Abortion doctors often display a need to justify their work. Some, such as Dr. Bernard Nathanson – prior to becoming pro-life – convinced himself he was bringing a service to the poor that was once exclusive to the rich. Others assert that they are warriors for women’s rights, despite the elimination of female children. But Dr. Sarah Wallett offers the most bizarre reason for performing abortions: her Christian faith.
Writing for women’s lifestyle publication Refinery 29, Wallett states:
The compassion and empathy I learned from my Christian faith are fundamental to my work. Too often, women who choose to have an abortion face significant stigma and shame — I see it every day. Patients have to walk by protestors screaming “murderer” and much worse just to get inside my clinic. One patient, a mother of four, couldn’t stop telling me why she was getting an abortion, clearly feeling as though she needed to explain herself to me after walking by the protestors…Even to her abortion provider, she felt obligated to justify her decision, a task no one should ever have to do. (Emphasis Added)
Wallet continues on that her faith compels her to withhold judgment on those seeking to end their child’s life:
My heart goes out to every woman who asks me if I think she is a bad person for seeking medically or personally necessary, legal care. But my faith teaches me to withhold judgment and to extend acceptance to all, and although she may not be ready to hear it at that moment, I always provide her with the reassurance that she needs…[I]t’s my obligation as a physician and a person of faith to provide at least one counterpoint to the shameful feelings a woman has and the misinformation she hears that cause her so much pain. This is especially important when stigma and shame force women into isolation. A woman’s decision to pick a path that is right for her and her family too often leads to judgment and estrangement from her community, church, and support networks. (Emphasis Added)

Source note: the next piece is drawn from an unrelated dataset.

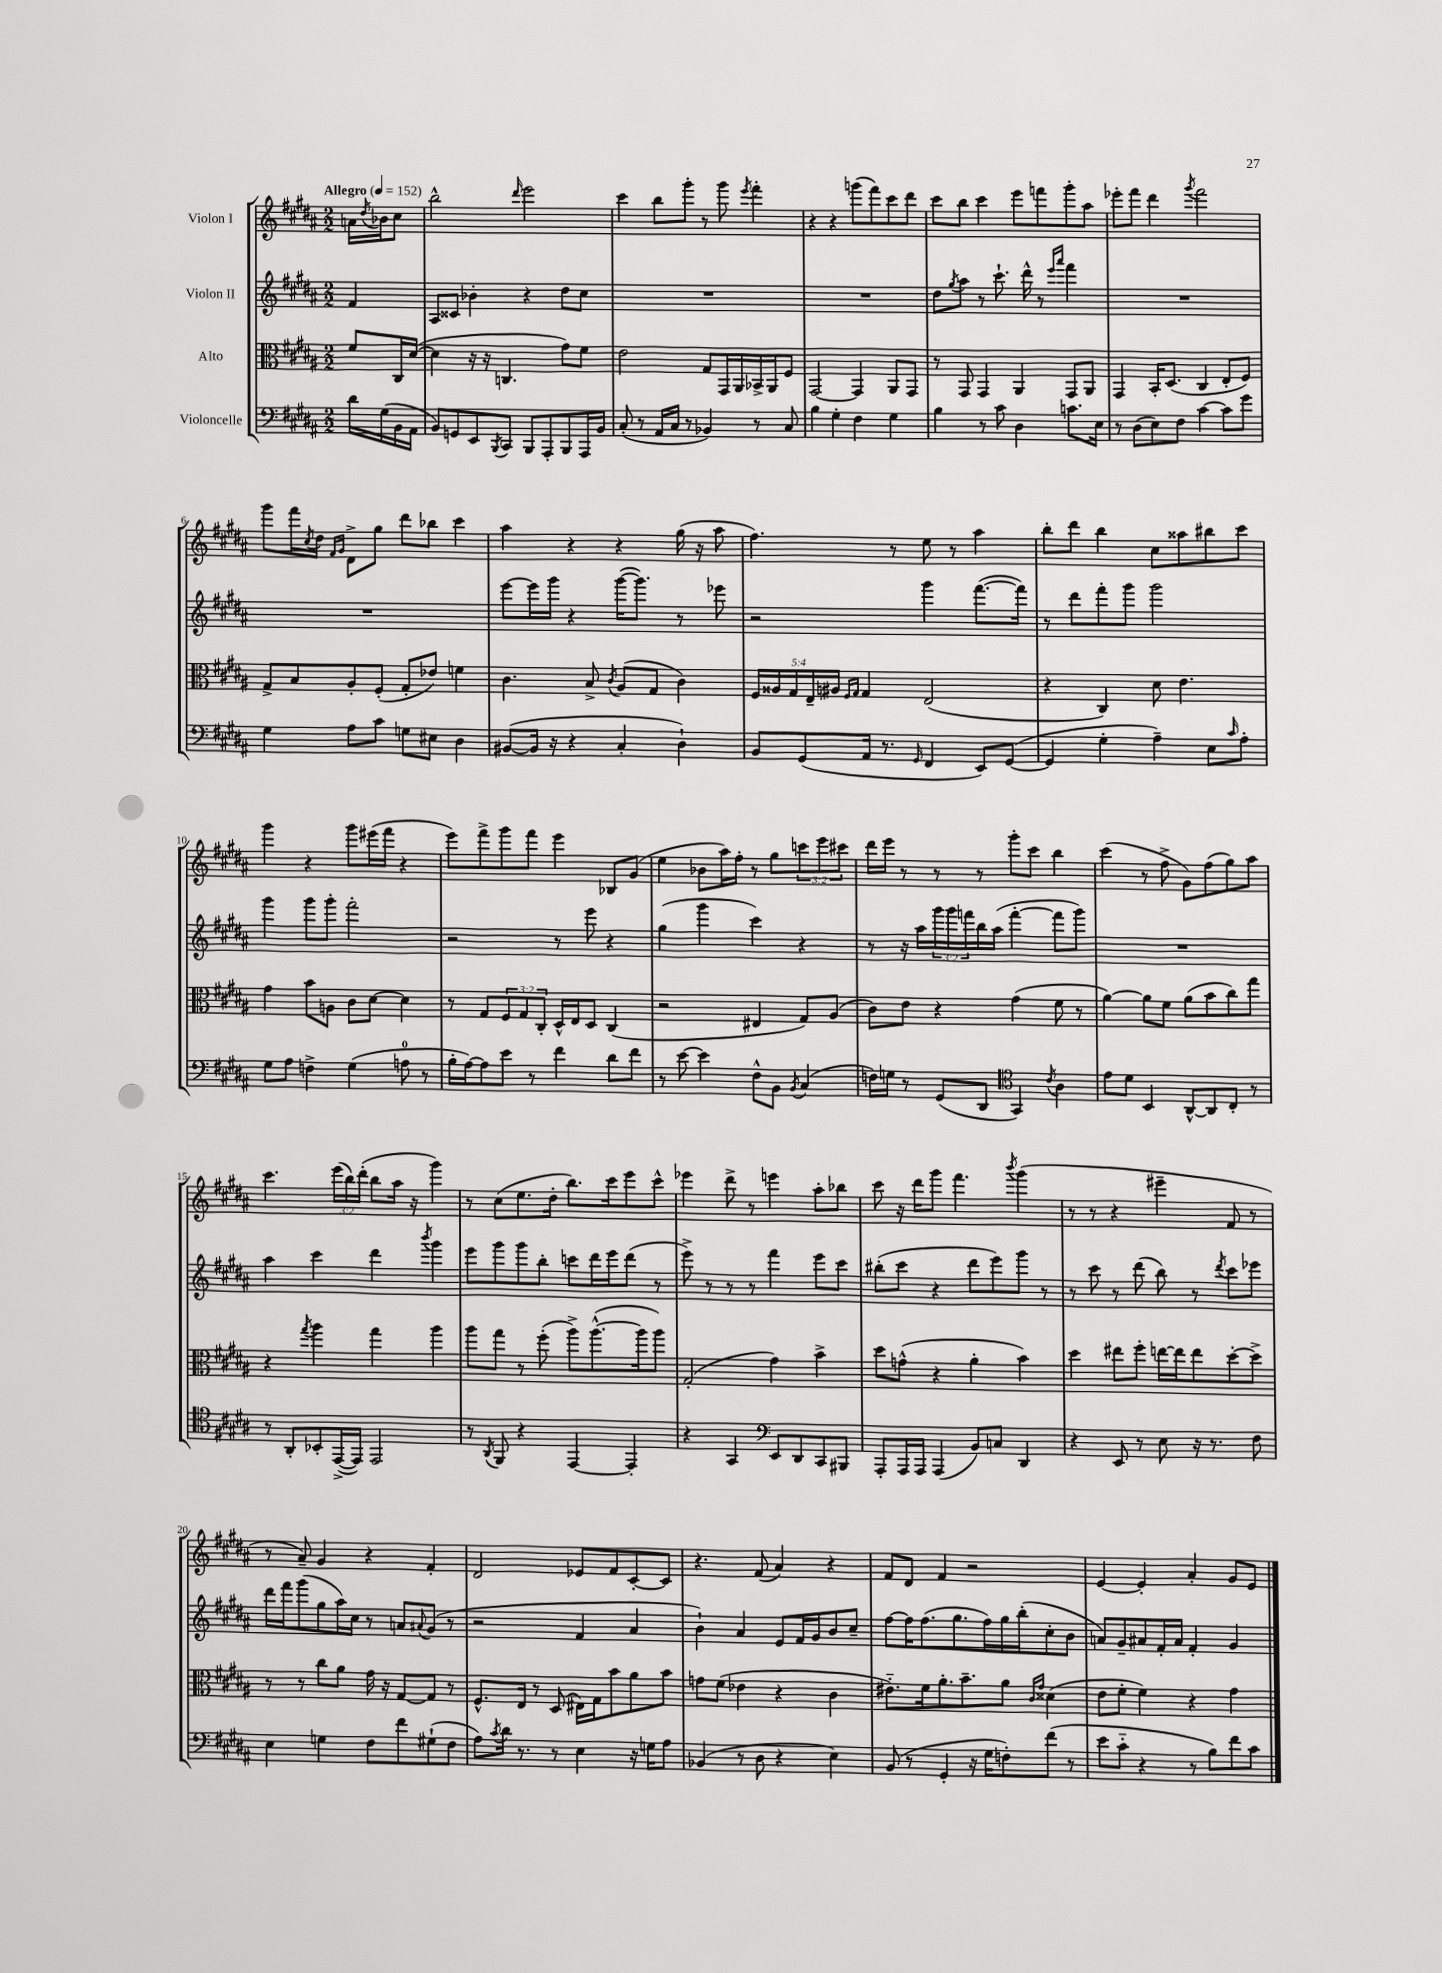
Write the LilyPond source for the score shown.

In summary, Wallet is compelled to end the lives of children because Christianity teaches “compassion and empathy,” which she says translates into protecting abortion seekers from “shameful feelings” and the “judgment and estrangement from [their] communit[ies], church[es], and support networks.”
Those wondering how she reconciles her murder of children with the Biblical recognition of life in the womb (Jer. 1:5) and prohibition against murder (Gen 9:6) are left disappointed. Not only are these verses not addressed, Wallet does not cite scripture once in explaining her Christian motivation to perform abortions. The reason is obvious: if she did grapple with these verses, she would never arrive at her conclusion.
Instead of grounding her beliefs in the scripture, she appeals to “compassion” by baptizing a nonjudgmentalism that is foreign to the Christian faith.
The result is as tragic as it is erroneous.
The Biblical command to love God and others must be grounded in the definition that Christ established. He said love for Him is demonstrated by keeping His commandments (John 14:15). Christ forbade murder and recognized life in the womb. He described love as something that “does not seek its own” and “does not rejoice in iniquity” (I Cor. 13:5-6). Therefore one cannot make the case that Christian compassion translates into aborting innocent children. Abortion is not only unloving, but its selfishness and iniquity makes it the very opposite of love.
Additionally, it must be recognized that Christian “compassion” and “shameful feelings” are not necessarily mutually exclusive.
Paul “withstood [Peter] to his face, because he was to be blamed” for not eating with the gentiles (Gal. 1:11-21). He also told the Corinthian Church to give the incestuous man “to Satan” so that his soul would be saved (I Cor. 5:5). He also mentioned their use of non-Christian courts to settle their disputes “to [their] shame”(I Cor. 6:5). Finally, God repeatedly shamed and judged the Israelites for their disobedience using language that would cause many churchgoers to blush (Ezekiel 23).
The purpose of shame in these contexts was to produce a “godly sorrow” that leads to repentance (II Corinthians 7:8-12).
Shielding someone from all shame is dangerous, as they will have no limits on their depravity.
Finally, and most tragically, Wallet’s misguided “compassion” has no mercy on the unborn. She never addresses their lives in her essay, denying compassion to the helpless in the name of compassion to the helpless.
Not only is she wrong in her convictions, her warped theology has transformed her into an instrument of oppression: evil in the name of good.
She is an object lesson in just how much suffering bad theology can bring to God and man alike.